Page extract:

##########

Tulalip family hosts Italian foreign exchange student

Article by Andrew Gobin, Tulalip News

Bernard and Sandra Duplessis and their family have been hosting exchange students for the past two years. It’s an experience that they would like to see grow on the reservation. The opportunity to see the world and experience another culture, or host a student and share your culture with them, both are ways to open yourself up to the world and appreciate your own culture.

Tommaso Vaccari and his hosts, the Duplessis Family, on their Alaskan cruise. Left to right: Tommaso, Bernard Jr., Dallas, Bernard Sr., Joan, and Sandra.
Tommaso Vaccari and his hosts, the Duplessis Family, on their Alaskan cruise. Left to right: Tommaso, Bernard Jr., Dallas, Bernard Sr., Joan, and Sandra. Photo provided by the Duplessis Family

Meet Tommaso Vaccari, a 17 year old Italian exchange student from Genoa, currently attending Getchell High School. He is very outgoing and independent.

“I arrived in August of last year, and will be here for about ten months,” he said.

##########

Recorded data:
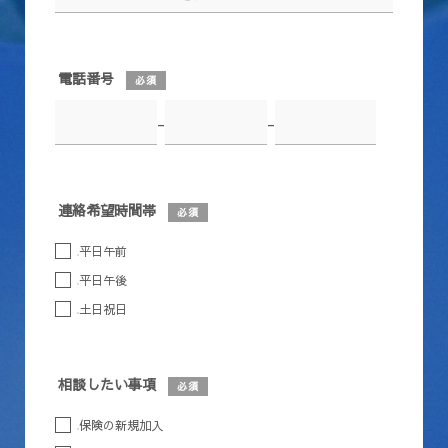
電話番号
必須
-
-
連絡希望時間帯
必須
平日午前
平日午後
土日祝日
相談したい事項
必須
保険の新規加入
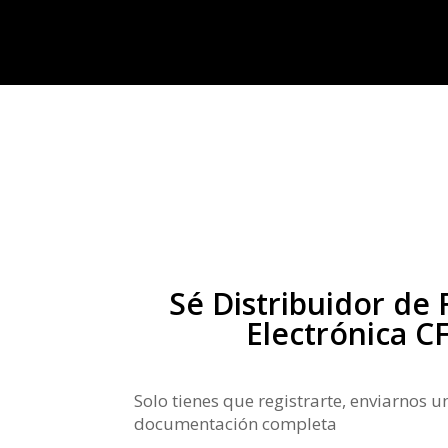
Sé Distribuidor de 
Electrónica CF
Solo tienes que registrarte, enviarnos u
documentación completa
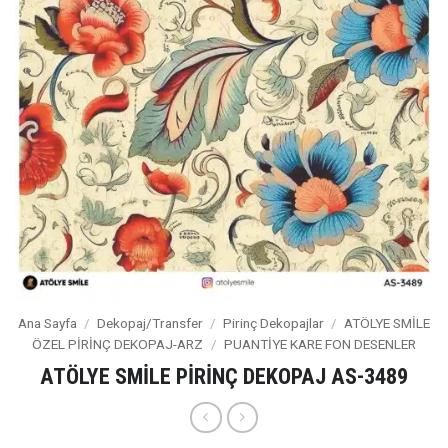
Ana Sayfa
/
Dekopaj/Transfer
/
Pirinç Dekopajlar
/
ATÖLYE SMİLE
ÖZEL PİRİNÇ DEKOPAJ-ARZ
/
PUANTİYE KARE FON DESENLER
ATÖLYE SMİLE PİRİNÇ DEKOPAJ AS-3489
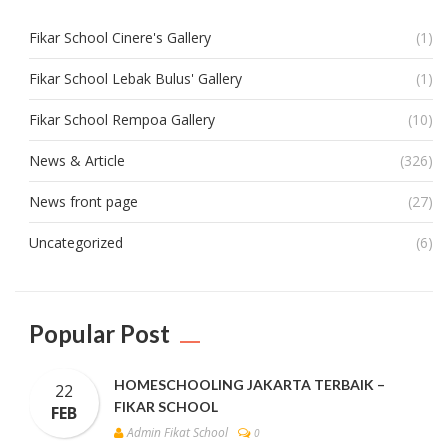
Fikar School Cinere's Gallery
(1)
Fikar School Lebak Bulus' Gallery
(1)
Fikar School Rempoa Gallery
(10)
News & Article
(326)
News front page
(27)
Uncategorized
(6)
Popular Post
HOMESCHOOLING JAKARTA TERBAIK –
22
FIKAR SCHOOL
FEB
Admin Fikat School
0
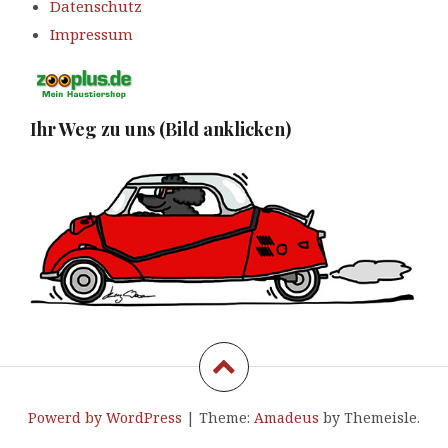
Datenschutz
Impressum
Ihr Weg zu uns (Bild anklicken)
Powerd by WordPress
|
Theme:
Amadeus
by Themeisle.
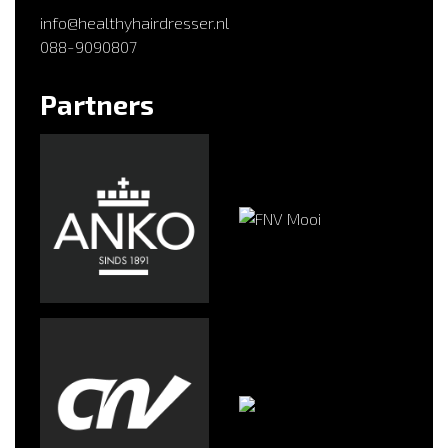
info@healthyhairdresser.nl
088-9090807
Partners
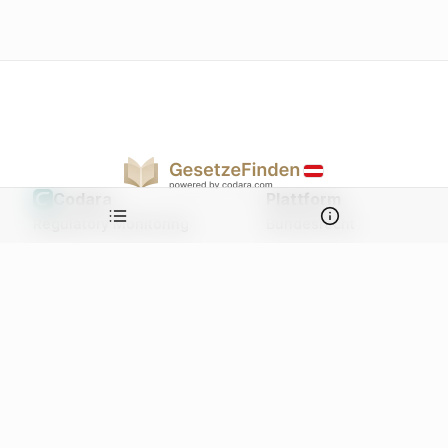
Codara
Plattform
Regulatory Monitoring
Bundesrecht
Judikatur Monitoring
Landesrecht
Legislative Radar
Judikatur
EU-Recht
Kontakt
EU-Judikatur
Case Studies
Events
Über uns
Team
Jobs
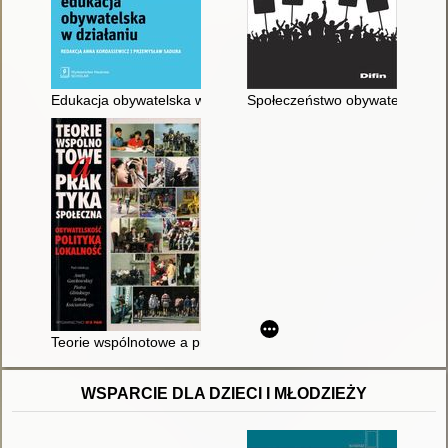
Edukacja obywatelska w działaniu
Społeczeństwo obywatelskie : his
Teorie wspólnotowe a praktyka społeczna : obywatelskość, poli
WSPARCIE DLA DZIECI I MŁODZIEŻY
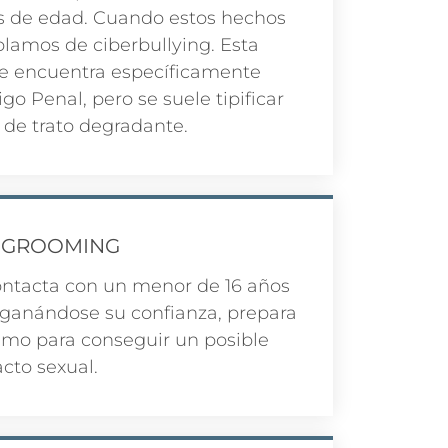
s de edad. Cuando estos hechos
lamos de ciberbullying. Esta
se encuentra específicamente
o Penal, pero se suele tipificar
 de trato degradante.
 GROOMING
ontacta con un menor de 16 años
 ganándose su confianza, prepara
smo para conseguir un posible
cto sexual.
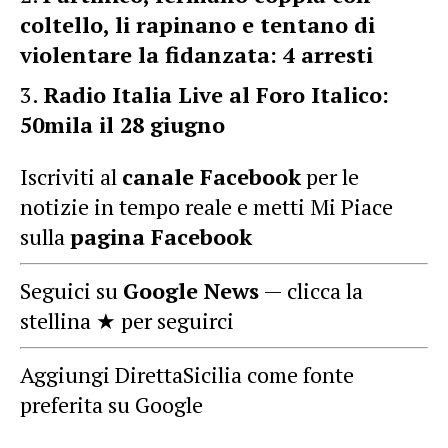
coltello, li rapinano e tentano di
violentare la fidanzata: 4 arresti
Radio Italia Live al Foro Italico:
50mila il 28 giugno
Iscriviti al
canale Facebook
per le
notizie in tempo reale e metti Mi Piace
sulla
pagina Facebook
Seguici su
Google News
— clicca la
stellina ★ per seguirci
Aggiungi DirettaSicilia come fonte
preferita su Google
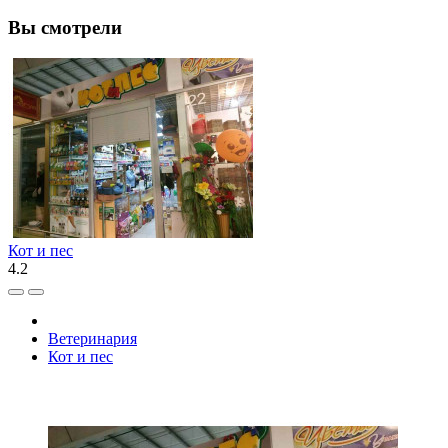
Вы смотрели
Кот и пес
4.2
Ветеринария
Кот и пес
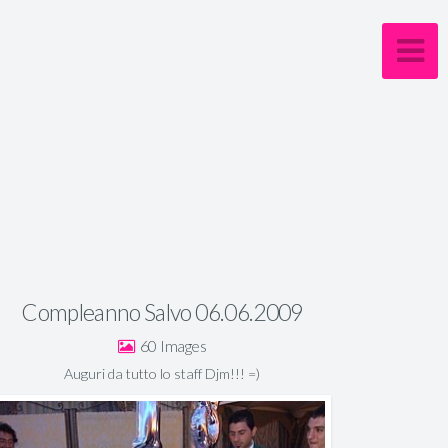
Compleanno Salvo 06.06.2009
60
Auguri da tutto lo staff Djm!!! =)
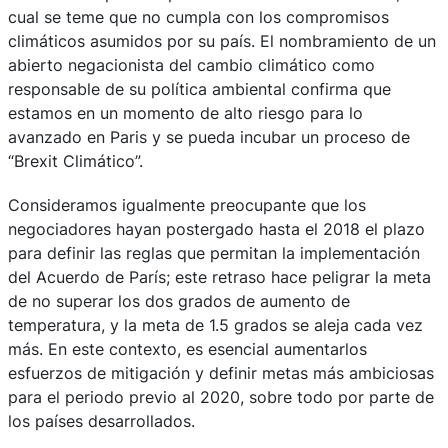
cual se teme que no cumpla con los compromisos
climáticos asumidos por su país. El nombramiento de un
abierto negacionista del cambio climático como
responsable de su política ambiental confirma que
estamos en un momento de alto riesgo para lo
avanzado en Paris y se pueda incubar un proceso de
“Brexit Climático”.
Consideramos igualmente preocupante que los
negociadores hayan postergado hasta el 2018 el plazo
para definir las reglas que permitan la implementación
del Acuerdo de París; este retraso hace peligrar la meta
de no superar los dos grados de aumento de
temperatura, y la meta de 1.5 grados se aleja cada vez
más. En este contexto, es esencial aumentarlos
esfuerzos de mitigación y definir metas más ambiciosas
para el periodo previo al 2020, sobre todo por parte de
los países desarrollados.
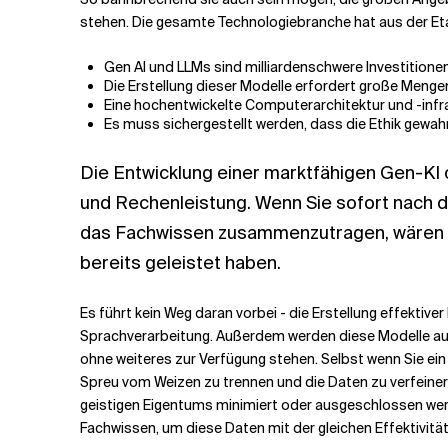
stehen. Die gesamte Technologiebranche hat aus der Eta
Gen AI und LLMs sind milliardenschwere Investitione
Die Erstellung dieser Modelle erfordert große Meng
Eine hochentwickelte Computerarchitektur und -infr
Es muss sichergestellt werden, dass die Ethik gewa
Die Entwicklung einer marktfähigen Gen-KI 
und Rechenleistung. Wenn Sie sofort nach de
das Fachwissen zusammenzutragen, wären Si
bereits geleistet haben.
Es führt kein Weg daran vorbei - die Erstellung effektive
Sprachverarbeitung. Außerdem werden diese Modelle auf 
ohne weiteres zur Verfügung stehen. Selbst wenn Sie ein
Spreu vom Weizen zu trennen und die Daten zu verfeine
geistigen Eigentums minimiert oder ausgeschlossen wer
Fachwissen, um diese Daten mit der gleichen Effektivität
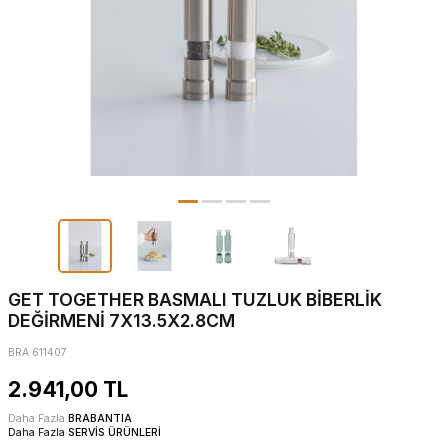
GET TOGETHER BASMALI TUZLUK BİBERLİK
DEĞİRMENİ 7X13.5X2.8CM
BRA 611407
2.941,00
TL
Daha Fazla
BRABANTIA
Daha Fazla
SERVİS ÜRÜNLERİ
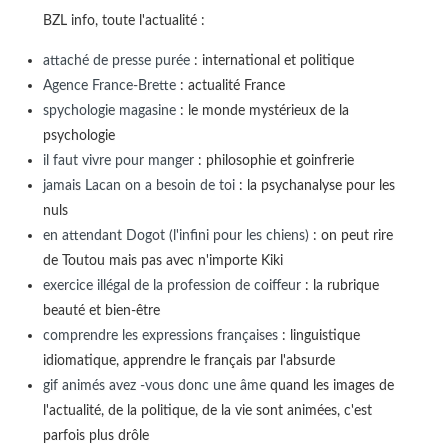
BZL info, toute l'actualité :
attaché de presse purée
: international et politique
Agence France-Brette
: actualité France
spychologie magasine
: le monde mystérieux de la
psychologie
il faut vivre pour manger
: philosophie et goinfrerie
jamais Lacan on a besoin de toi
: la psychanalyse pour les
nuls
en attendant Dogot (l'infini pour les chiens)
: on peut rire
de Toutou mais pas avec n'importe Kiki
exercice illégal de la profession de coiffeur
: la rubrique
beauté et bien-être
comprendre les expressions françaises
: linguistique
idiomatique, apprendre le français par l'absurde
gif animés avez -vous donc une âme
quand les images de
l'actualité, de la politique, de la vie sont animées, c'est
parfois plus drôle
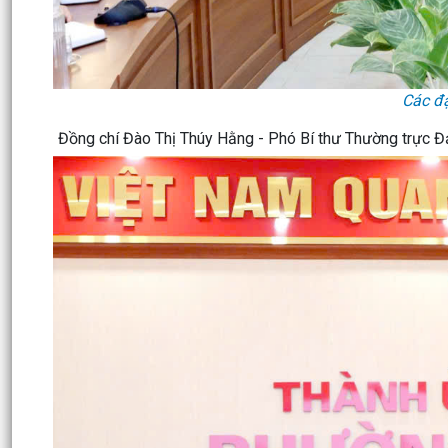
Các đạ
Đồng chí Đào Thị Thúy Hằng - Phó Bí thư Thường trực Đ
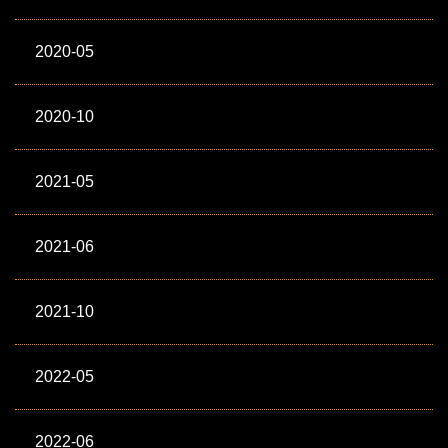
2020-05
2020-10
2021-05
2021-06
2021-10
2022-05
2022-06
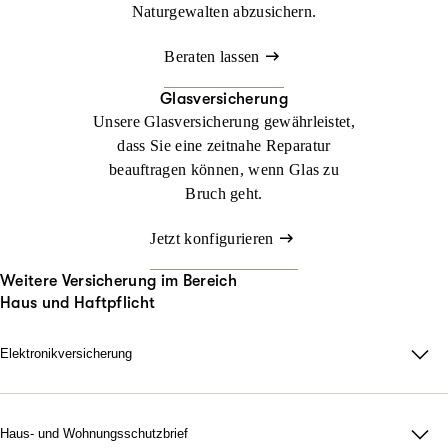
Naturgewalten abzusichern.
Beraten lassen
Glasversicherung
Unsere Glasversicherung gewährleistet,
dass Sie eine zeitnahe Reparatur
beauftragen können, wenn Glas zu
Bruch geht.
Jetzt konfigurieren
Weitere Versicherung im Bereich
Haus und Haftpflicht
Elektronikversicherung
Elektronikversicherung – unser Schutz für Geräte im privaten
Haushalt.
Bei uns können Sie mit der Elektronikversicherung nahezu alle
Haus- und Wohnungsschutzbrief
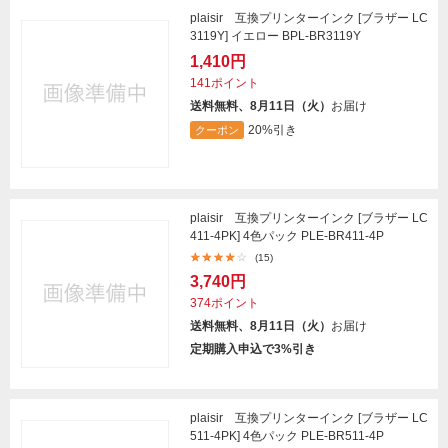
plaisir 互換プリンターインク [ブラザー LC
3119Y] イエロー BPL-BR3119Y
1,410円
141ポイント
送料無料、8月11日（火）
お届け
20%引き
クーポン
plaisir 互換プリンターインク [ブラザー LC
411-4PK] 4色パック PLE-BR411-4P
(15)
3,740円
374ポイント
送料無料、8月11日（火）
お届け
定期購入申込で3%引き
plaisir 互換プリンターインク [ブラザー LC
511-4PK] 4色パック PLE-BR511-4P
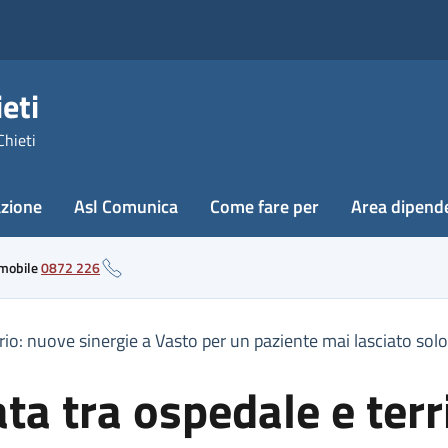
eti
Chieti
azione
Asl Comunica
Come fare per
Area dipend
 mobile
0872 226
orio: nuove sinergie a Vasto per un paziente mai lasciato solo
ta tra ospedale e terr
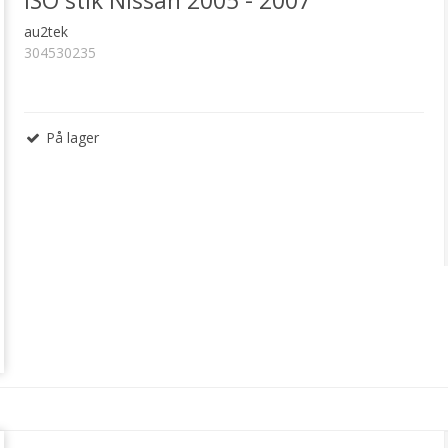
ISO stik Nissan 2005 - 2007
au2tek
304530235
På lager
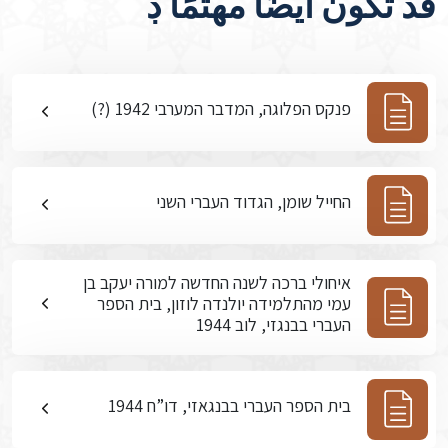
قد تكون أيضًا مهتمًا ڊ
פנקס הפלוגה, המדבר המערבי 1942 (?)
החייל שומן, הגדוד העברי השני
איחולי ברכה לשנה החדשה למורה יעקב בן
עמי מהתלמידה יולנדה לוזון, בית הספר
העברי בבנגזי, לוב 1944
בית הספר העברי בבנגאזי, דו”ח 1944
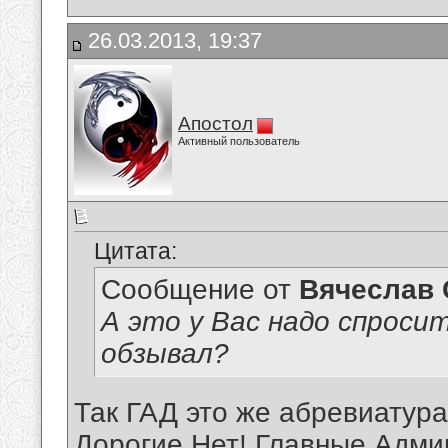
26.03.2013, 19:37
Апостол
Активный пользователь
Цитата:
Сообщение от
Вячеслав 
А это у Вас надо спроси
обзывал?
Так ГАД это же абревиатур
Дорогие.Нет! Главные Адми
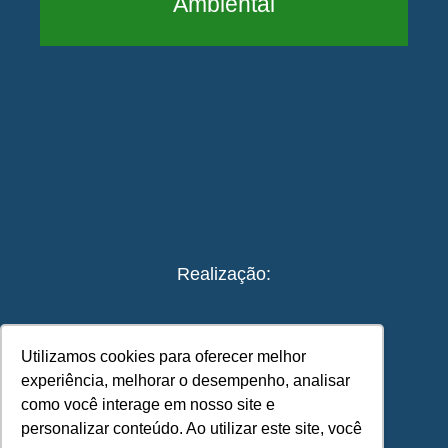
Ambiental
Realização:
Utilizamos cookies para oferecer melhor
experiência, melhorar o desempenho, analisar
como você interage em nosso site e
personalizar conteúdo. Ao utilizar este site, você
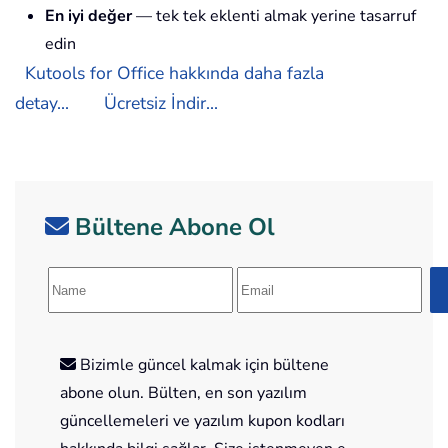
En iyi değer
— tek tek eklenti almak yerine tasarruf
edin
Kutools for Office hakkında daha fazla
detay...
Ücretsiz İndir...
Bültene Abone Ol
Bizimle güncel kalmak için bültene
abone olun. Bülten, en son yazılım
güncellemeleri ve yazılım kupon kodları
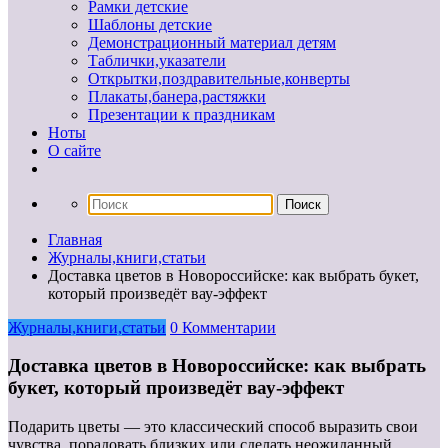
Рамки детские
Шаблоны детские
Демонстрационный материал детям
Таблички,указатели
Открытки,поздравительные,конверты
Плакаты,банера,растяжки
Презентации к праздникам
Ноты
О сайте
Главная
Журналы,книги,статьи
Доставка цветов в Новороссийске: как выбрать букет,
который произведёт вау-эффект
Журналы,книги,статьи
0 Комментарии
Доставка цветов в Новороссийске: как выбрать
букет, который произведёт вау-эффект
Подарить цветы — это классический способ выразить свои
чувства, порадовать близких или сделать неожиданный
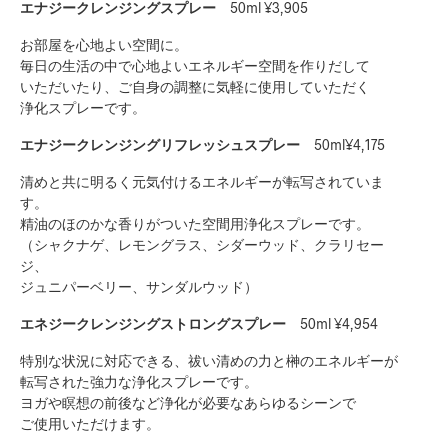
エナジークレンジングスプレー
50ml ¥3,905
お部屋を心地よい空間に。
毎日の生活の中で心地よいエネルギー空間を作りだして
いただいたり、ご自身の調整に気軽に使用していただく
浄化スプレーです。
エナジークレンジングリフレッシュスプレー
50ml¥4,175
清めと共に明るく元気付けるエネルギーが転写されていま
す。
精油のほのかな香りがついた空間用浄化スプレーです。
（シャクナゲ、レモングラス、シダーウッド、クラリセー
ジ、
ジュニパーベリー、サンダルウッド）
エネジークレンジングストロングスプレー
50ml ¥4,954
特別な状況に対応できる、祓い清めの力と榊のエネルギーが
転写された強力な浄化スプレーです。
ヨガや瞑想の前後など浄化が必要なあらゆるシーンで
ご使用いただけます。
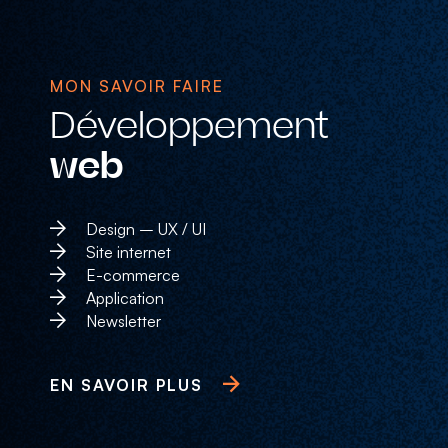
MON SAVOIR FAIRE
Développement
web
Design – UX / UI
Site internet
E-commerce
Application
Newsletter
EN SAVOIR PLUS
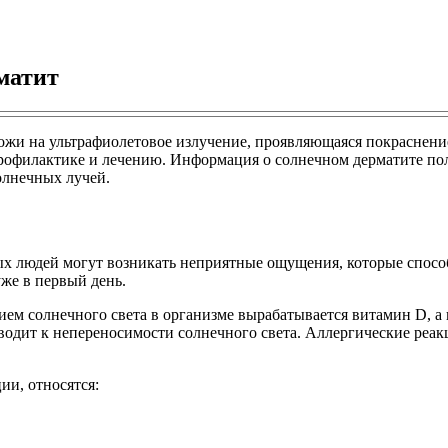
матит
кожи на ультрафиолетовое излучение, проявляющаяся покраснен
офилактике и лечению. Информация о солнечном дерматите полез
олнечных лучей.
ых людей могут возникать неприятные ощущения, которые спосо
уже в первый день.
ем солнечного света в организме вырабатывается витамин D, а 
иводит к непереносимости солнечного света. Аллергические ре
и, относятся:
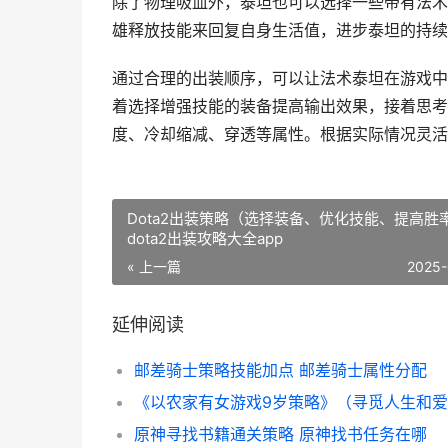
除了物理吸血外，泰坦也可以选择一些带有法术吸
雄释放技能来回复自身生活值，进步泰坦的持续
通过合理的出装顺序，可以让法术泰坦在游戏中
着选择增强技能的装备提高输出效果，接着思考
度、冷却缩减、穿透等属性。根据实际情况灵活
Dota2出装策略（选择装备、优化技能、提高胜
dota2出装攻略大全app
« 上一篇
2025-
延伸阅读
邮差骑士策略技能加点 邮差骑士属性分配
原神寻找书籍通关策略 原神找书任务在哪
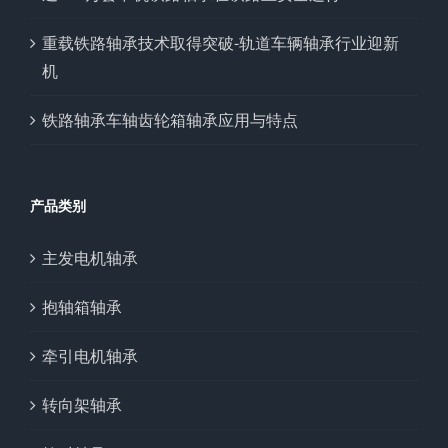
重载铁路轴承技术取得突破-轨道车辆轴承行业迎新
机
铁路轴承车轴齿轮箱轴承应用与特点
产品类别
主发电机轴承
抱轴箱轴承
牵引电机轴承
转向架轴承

##########

Questions on the material:
1. Put this sentence from the exchange student article into Spanish: "Bernard and Sandra Duplessis and their family have been hosting exchange students for the past two years."
2. Using the exchange student article, answer these:
(a) For how long has the Duplessis family been hosting exchange students?
(b) What Italian city is Tommaso Vaccari from?
(c) About how long will Tommaso stay?
3. Write out a part of the exchange student article word for word, beginning at the words "Article by Andrew" and stopping after "your own culture.".
The material above stands apart from the article and has no part in what is asked here.

Activity answers:
1. Bernard y Sandra Duplessis y su familia han recibido a estudiantes de intercambio durante los últimos dos años.

2.
(a) For the past two years.
(b) Genoa.
(c) About ten months.

3.
Article by Andrew Gobin, Tulalip News

Bernard and Sandra Duplessis and their family have been hosting exchange students for the past two years. It’s an experience that they would like to see grow on the reservation. The opportunity to see the world and experience another culture, or host a student and share your culture with them, both are ways to open yourself up to the world and appreciate your own culture.